Explore the material:
1. Please write out the part of the forum thread on digital filters that opens with the words containing "The false puffiness" and closes with "the buying public?".
2. List every number written in digits in the forum thread on digital filters, in the order they appear.

Text segment:

________________________

Loudspeaker manufacturer

Audibility of "typical" Digital Filters in a Hi-Fi Playback

Reply #438
For CD that conversion is mandatory since the format requires.

Yep and audibly completely transparent. There is not a whit of evidence to suggest CDs aren't. So anything that cost more for the same 2 channels with zero audible benefit, is a $cam.

cheers,

AJ
Loudspeaker manufacturer

Audibility of "typical" Digital Filters in a Hi-Fi Playback

Reply #439
I have a much easier solution that doesn't require new hardware from anyone: get the high sampling rate version of the content.  Problem solved.  You all can do the same if you choose.  Tell me again why you guys are arguing.
The false puffiness over the fear that SRCs will cause audible artifacts in 5 of 9 attempts under specific criteria, when far larger issues remain unresolved in the process as they relate to what is actually provided to the buying public?

________________________

Information supplied:
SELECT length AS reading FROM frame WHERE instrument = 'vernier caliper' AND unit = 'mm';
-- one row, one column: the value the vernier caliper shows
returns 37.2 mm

________________________

Completed exercise:
1.
The false puffiness over the fear that SRCs will cause audible artifacts in 5 of 9 attempts under specific criteria, when far larger issues remain unresolved in the process as they relate to what is actually provided to the buying public?

2. 438, 2, 439, 5, 9